» **Task to carry out**
Please say how many lines in the entries below hold the string "align", with no other words.

══════════

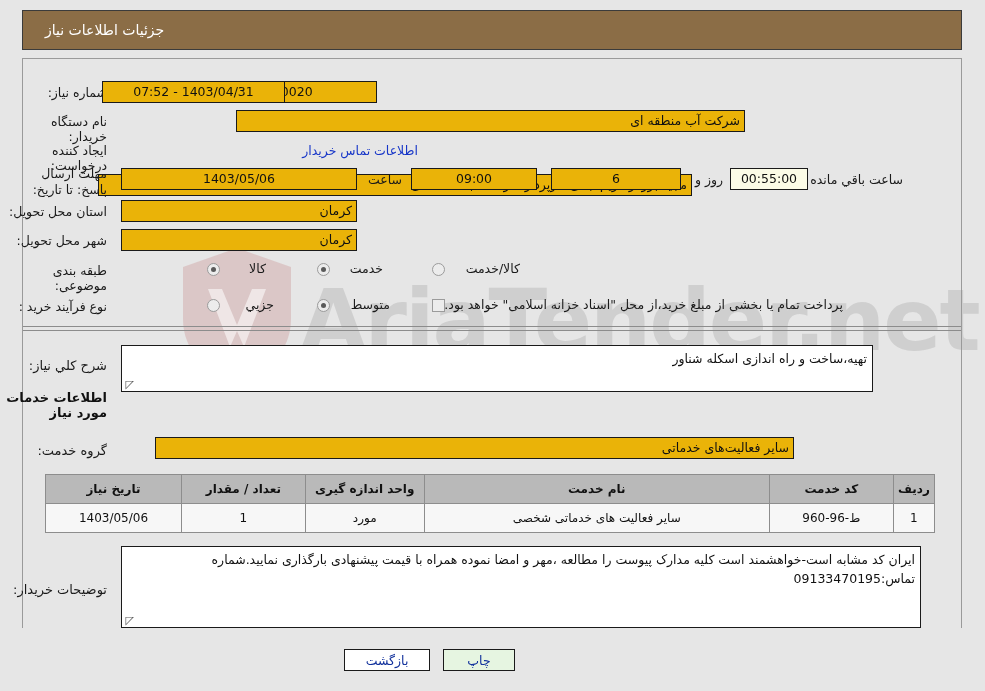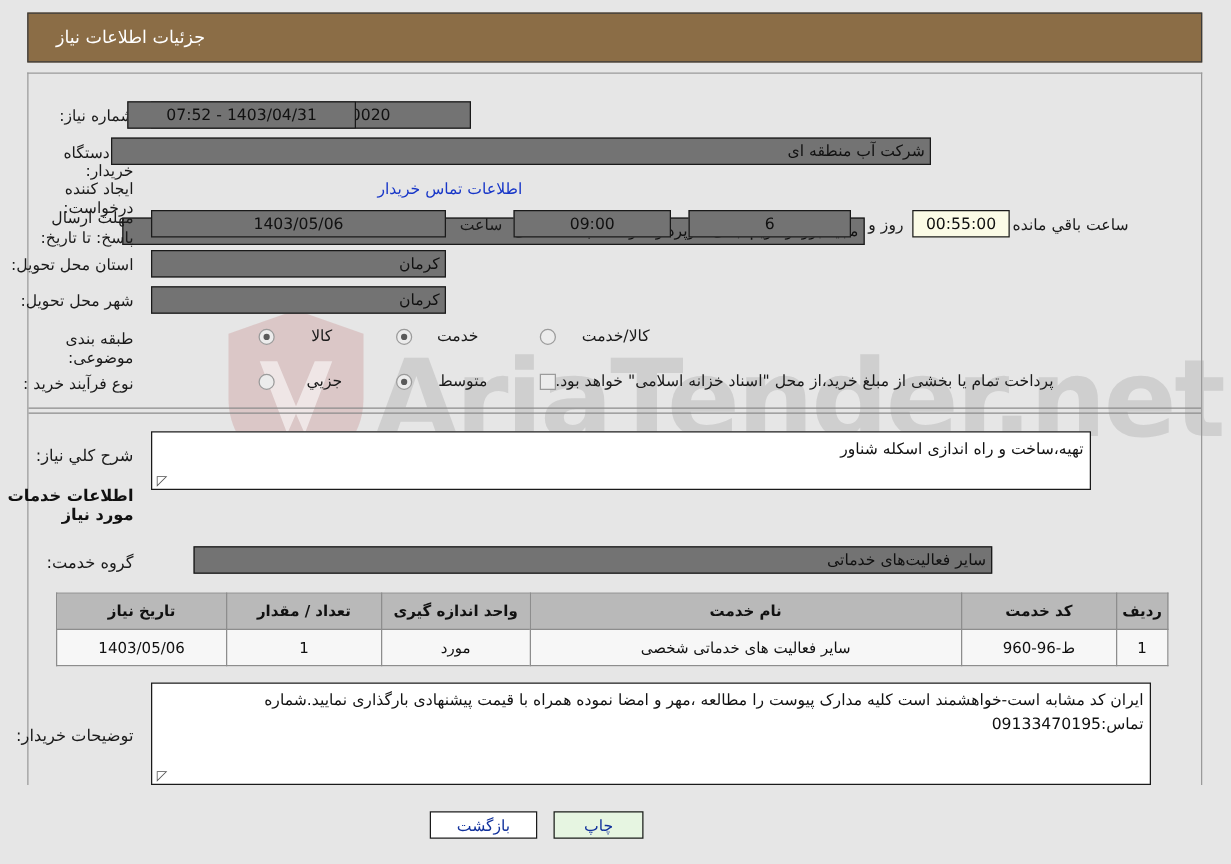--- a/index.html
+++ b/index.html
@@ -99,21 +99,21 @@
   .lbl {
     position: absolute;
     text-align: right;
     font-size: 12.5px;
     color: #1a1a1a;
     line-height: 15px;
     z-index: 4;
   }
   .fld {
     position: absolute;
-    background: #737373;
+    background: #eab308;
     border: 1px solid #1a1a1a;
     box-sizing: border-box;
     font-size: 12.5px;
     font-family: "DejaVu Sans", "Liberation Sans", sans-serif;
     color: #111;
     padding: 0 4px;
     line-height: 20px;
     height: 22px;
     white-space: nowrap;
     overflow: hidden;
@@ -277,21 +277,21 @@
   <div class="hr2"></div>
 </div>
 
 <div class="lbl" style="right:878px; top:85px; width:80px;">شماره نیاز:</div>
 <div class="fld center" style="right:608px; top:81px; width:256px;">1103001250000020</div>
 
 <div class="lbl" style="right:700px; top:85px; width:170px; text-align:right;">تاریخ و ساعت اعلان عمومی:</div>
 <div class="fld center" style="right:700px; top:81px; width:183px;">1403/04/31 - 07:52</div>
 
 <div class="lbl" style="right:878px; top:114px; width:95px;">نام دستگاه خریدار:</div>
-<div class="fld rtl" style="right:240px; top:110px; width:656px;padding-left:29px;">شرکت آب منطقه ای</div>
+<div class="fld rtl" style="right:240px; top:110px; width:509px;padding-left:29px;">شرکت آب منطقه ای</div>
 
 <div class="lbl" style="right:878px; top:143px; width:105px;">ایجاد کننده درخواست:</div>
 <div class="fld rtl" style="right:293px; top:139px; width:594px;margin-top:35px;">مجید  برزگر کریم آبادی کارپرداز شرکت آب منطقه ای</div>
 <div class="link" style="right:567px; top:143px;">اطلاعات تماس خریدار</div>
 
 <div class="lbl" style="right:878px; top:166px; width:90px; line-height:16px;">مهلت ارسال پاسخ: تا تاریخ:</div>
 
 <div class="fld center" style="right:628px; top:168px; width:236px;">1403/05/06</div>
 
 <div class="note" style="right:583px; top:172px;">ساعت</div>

══════════

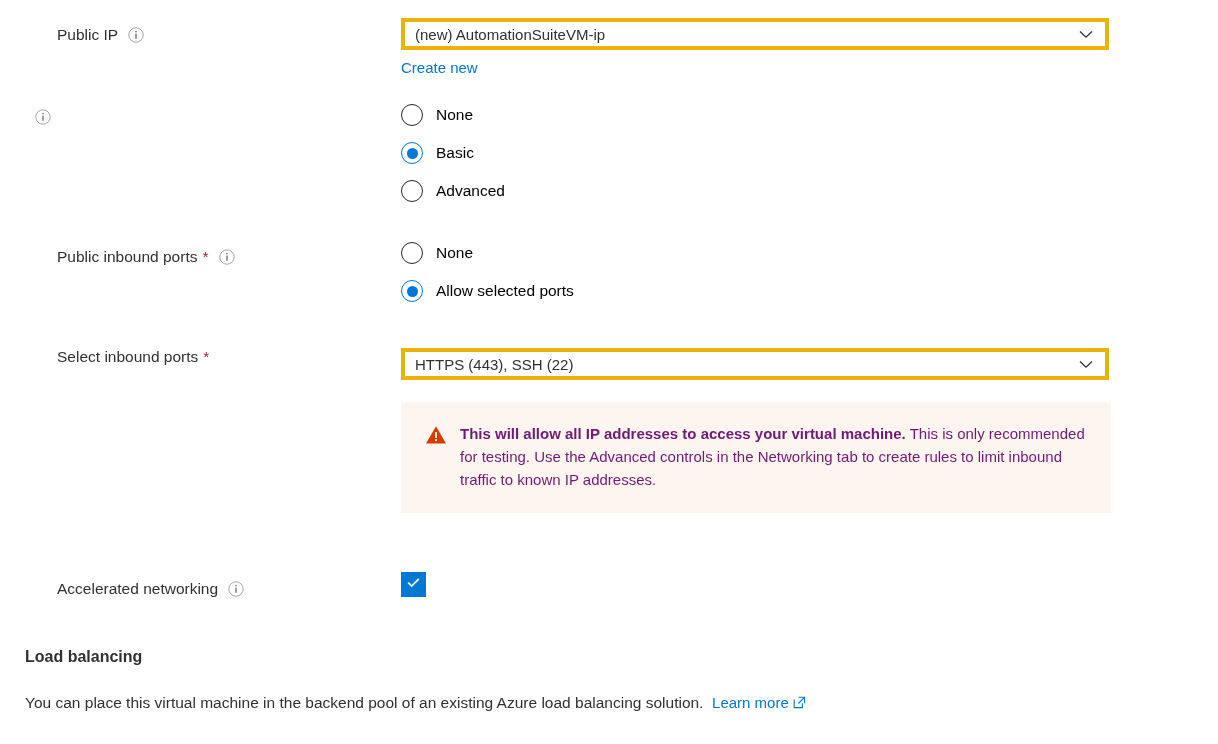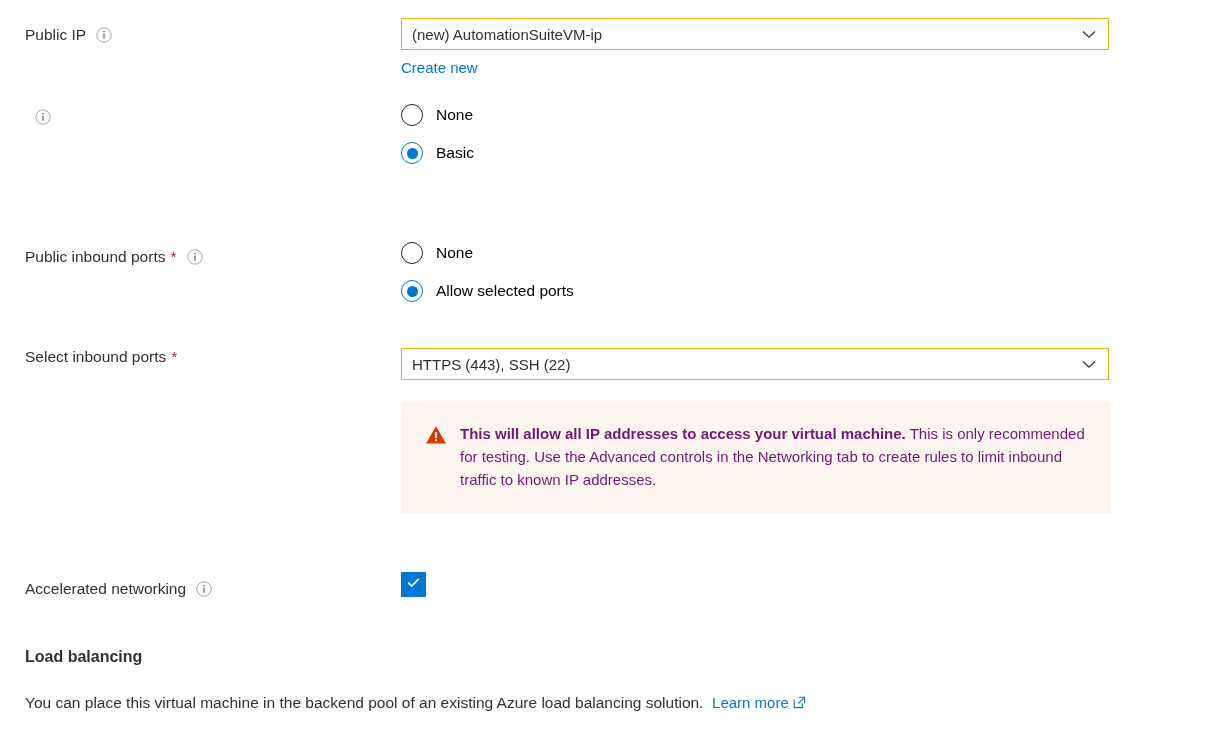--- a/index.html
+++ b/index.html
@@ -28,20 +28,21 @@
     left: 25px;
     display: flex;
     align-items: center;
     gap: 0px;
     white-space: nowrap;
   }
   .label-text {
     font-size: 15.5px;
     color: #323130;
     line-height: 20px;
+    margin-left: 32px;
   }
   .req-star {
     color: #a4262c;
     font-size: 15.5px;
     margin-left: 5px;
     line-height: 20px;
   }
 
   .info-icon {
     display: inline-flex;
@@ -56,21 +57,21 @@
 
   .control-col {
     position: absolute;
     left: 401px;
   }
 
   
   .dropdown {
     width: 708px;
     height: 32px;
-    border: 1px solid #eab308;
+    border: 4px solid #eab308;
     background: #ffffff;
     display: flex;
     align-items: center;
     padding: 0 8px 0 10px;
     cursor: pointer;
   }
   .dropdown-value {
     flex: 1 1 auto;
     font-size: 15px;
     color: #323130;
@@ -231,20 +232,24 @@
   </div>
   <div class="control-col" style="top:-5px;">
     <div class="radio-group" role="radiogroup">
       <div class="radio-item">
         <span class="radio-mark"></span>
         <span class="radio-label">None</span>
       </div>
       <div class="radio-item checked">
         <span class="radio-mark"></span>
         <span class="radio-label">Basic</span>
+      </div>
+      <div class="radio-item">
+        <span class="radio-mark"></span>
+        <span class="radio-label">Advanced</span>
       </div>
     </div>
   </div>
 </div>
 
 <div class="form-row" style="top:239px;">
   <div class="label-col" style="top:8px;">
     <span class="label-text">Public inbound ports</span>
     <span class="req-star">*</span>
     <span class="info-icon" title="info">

══════════

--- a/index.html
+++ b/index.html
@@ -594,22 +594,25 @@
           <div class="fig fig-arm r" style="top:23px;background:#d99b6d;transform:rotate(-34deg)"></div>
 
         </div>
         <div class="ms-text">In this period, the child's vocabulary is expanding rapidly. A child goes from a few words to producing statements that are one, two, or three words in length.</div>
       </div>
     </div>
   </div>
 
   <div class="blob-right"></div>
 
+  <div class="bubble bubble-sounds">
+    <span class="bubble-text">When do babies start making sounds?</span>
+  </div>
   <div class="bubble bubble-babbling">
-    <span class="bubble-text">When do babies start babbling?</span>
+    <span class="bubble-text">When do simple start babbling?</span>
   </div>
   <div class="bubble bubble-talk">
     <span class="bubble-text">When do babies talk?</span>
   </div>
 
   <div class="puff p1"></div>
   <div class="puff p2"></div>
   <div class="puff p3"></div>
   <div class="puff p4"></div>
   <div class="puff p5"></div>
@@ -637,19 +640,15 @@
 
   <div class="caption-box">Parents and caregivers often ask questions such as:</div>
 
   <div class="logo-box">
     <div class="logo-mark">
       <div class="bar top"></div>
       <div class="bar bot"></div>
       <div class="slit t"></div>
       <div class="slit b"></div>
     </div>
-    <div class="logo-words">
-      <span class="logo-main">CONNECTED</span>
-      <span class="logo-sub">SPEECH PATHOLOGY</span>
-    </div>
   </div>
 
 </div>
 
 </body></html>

══════════

» **Expected output**
4